How Data Deduplication Works
Data deduplication is technology that allows you to fit more backups on the same physical media, retain backups for longer periods of time, and speed up data recovery. Deduplication analyzes data streams sent to be backed up, looking for duplicate "chunks." It saves only unique chunks to disk. Duplicates are tracked in special index files.
In Arcserve Backup, deduplication is an in-line process that occurs at the backup server, within a single session. To identify redundancy between the backup jobs performed on the root directories of two different computers, use global deduplication.
During the first backup:
- Arcserve Backup scans incoming data and segments it into chunks. This process occurs in the SIS layer of the Tape Engine.
- Arcserve Backup executes a hashing algorithm that assigns a unique value to each chunk of data and saves those values to a hash file.
- Arcserve Backup compares hash values. When duplicates are found, data is written to disk only once, and a reference is added to a reference file pointing back to the storage location of the first identified instance of that data chunk.
In the diagram below, the disk space needed to backup this data stream is smaller in a deduplication backup job than in a regular backup job.
With deduplication, three files are created for every backup session:
- Index Files (Metadata files)
- Hash files--store the markers assigned to each redundant chunk of data.

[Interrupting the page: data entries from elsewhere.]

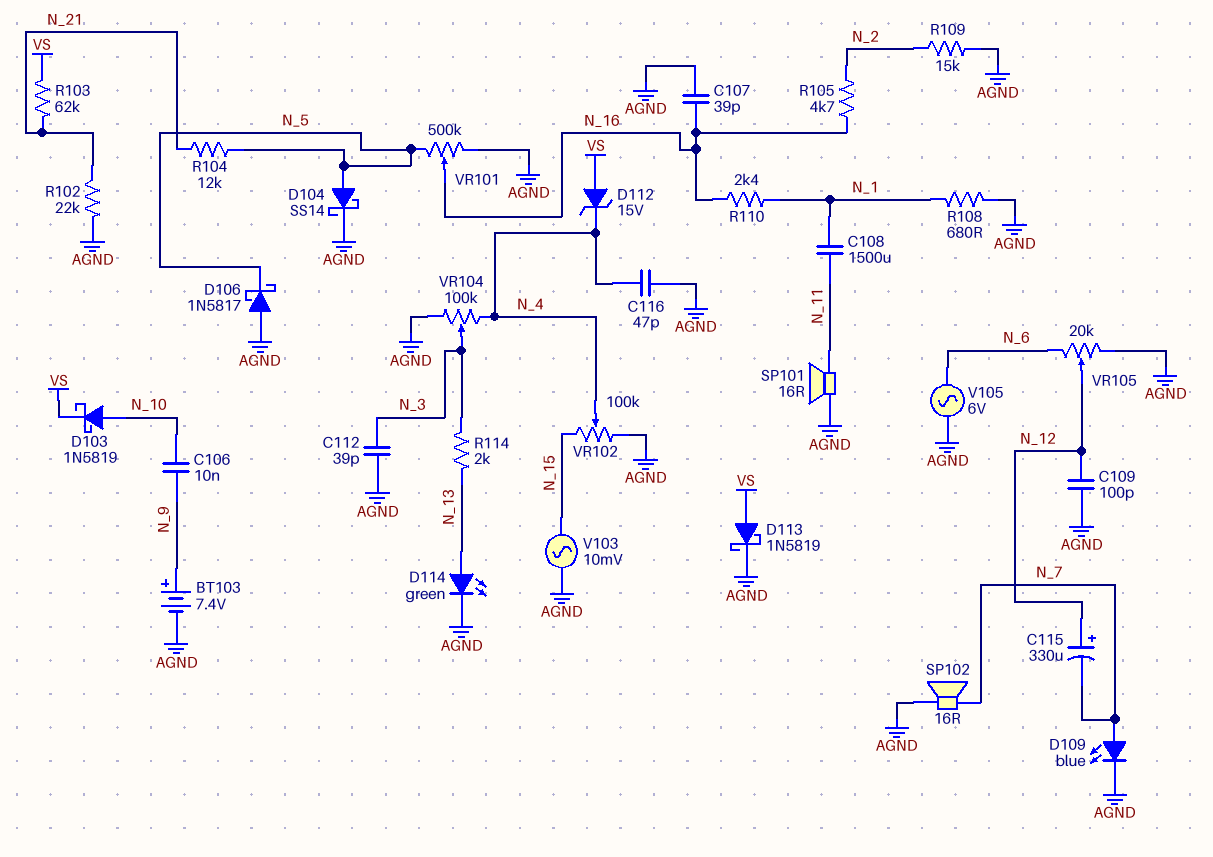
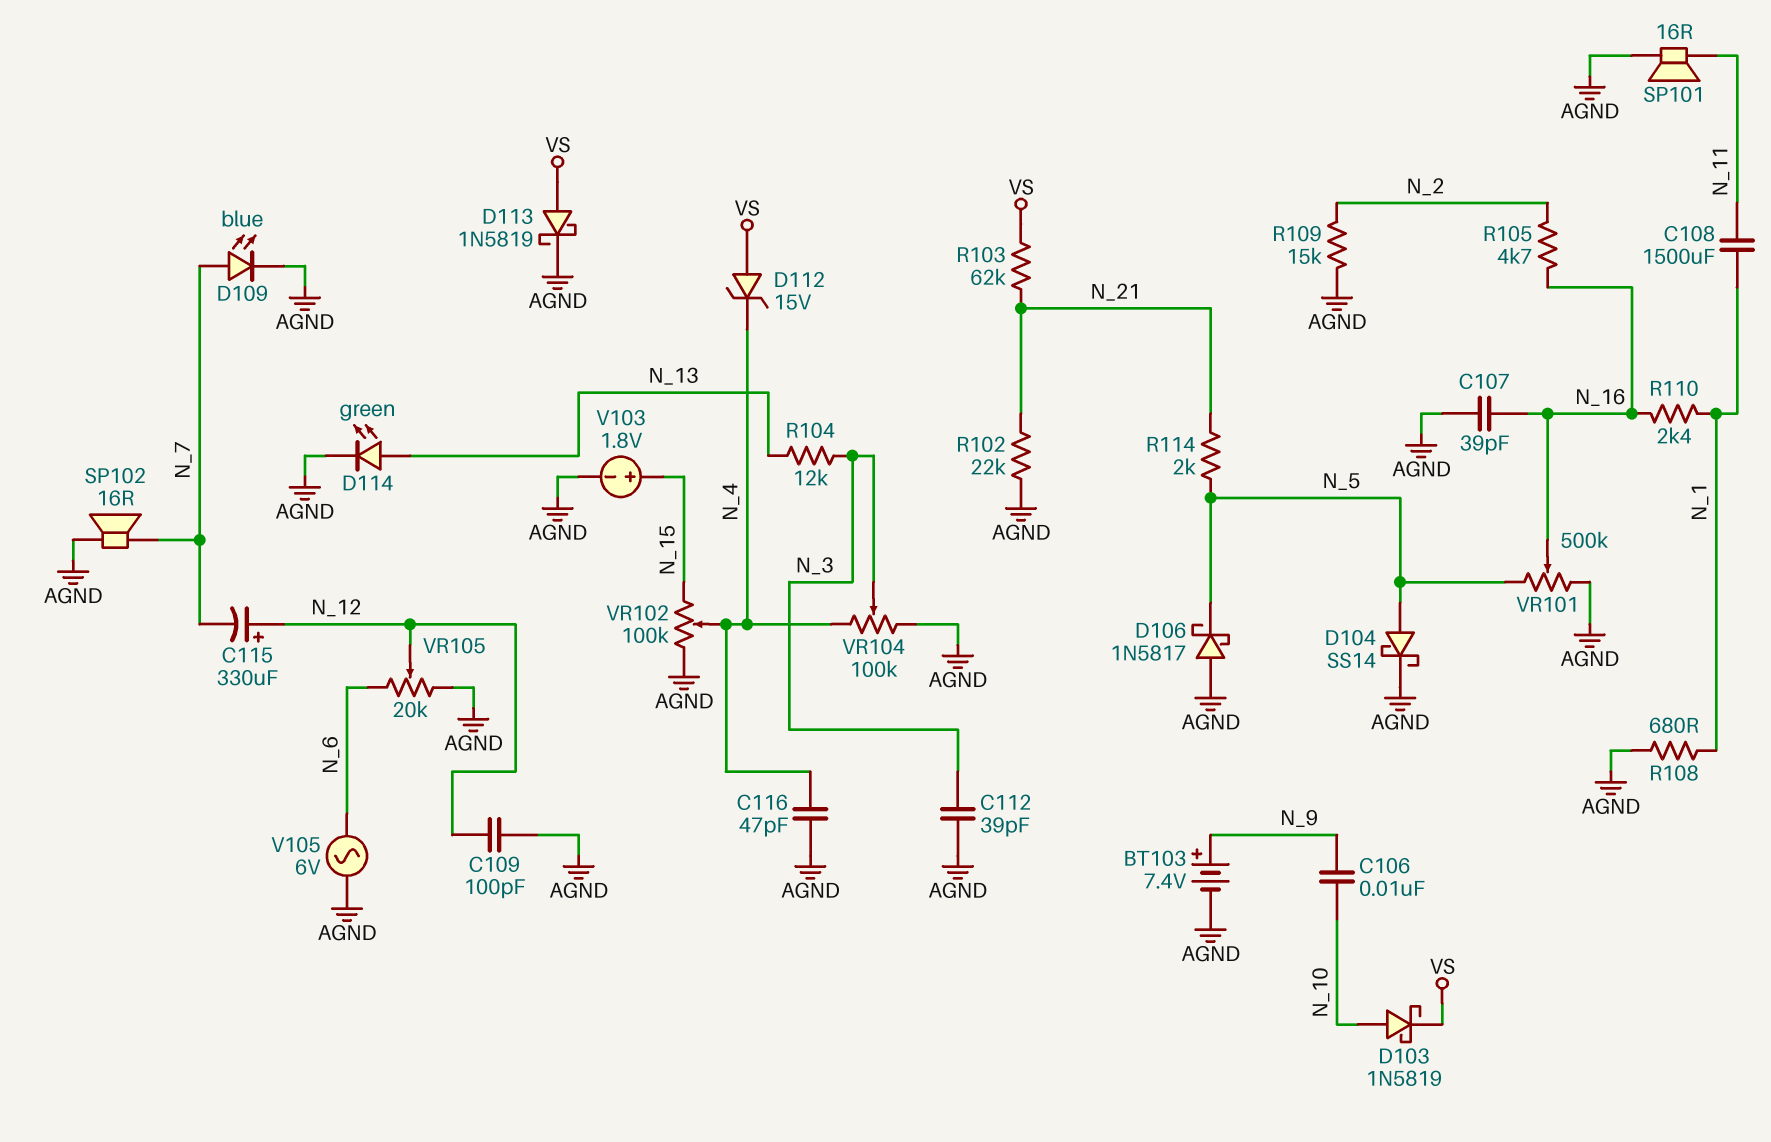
R104: 12k (N_5, N_21) -> 12k (N_3, N_13)
R114: 2k (N_3, N_13) -> 2k (N_5, N_21)
V103: AC 10mV (AGND, N_15) -> 1.8V (plus N_15, minus AGND)

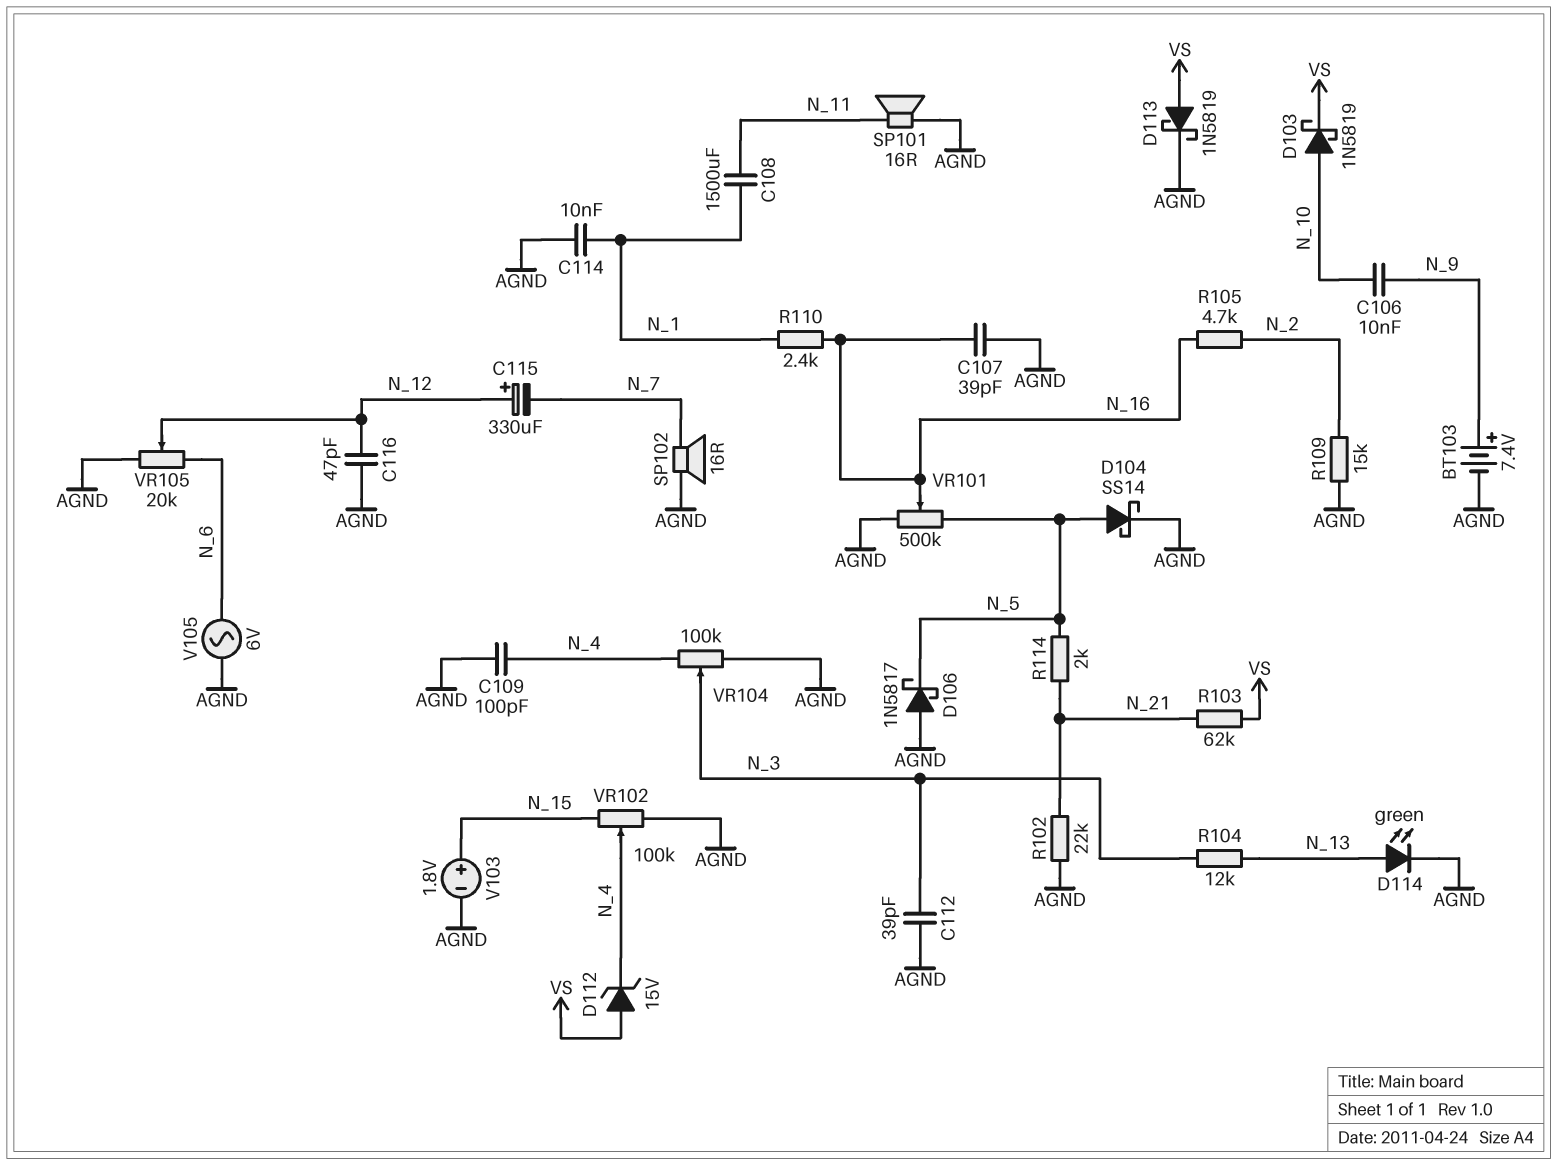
C109: 100pF (AGND, N_12) -> 100pF (AGND, N_4)
C114: none -> 10nF (AGND, N_1)
C116: 47pF (AGND, N_4) -> 47pF (AGND, N_12)
D109: LED blue (A N_7, K AGND) -> none
R108: 680 (AGND, N_1) -> none

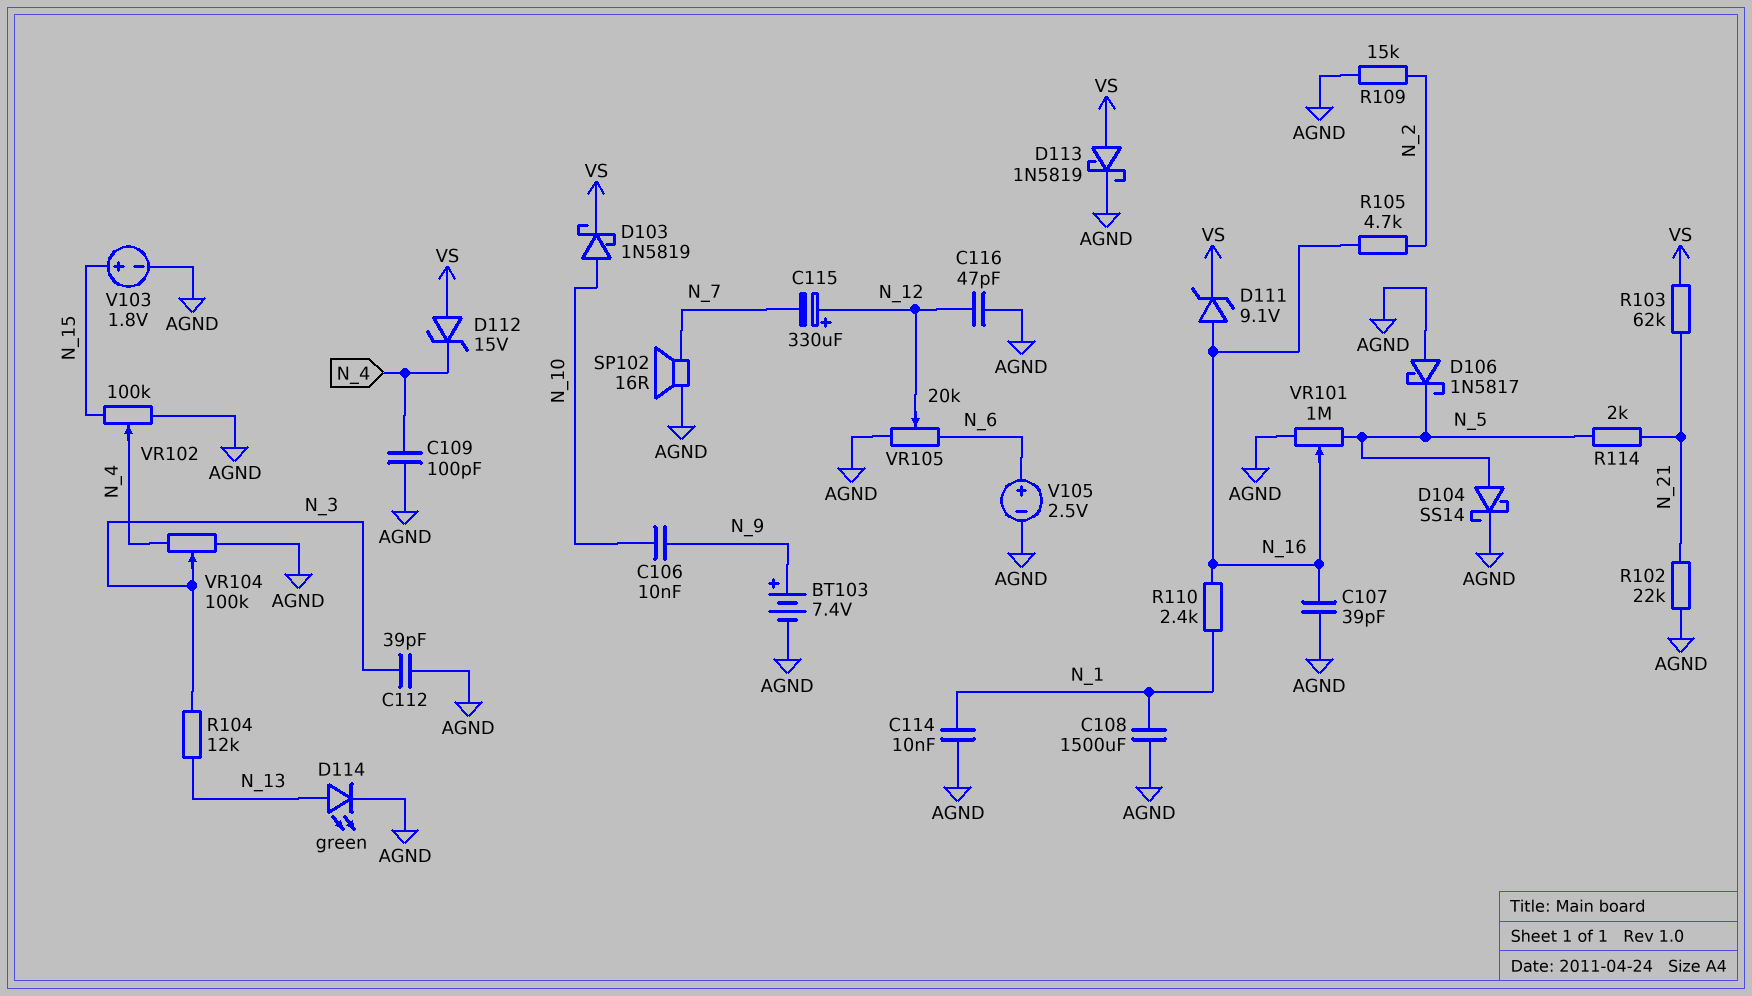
C108: 1500uF (N_1, N_11) -> 1500uF (AGND, N_1)
D111: none -> zener 9.1V (A N_16, K VS)
SP101: speaker 16R (AGND, N_11) -> none
V105: AC 6V (AGND, N_6) -> 2.5V (plus N_6, minus AGND)
VR101: 500k (AGND, N_5, wiper N_16) -> 1M (AGND, N_5, wiper N_16)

- Reference files--count hashes and store the address in the data files that correspond to each hash.
- Data files--store the unique instances of the data you backed up.
The two index files together consume a small percentage of the total data store so the size of the drive that stores these files is not as critical as its speed. Consider a solid state disk or similar device with excellent seek times for this purpose.
During subsequent backups:
- Arcserve Backup scans incoming data and breaks it into chunks.
- Arcserve Backup executes the hashing algorithm to assign hash values.
- Arcserve Backup compares new hash values to previous values, looking for duplicates. When duplicates are found, data is not written to disk. Instead, the reference file is updated with the storage location of the original instance of the data chunk.
Note: Use Optimization for better throughputs and decreased CPU usage. With Optimization enabled, Arcserve Backup scans file attributes, looking for changes at the file header level. If no changes were made, the hashing algorithm is not executed on those files and the files are not copied to disk. The hashing algorithm runs only on files changed since the last backup. To enable Optimization, select the Allow optimization in Deduplication Backups option located on the Deduplication Group Configuration screen. Optimization is supported on Windows volumes only. It is not supported for stream-based backups, such as SQL VDI, Exchange DB level, Oracle, and VMware Image level backups.
When you must restore deduplicated data, Arcserve Backup refers to the index files to first identify and then find each chunk of data needed to reassemble the original data stream.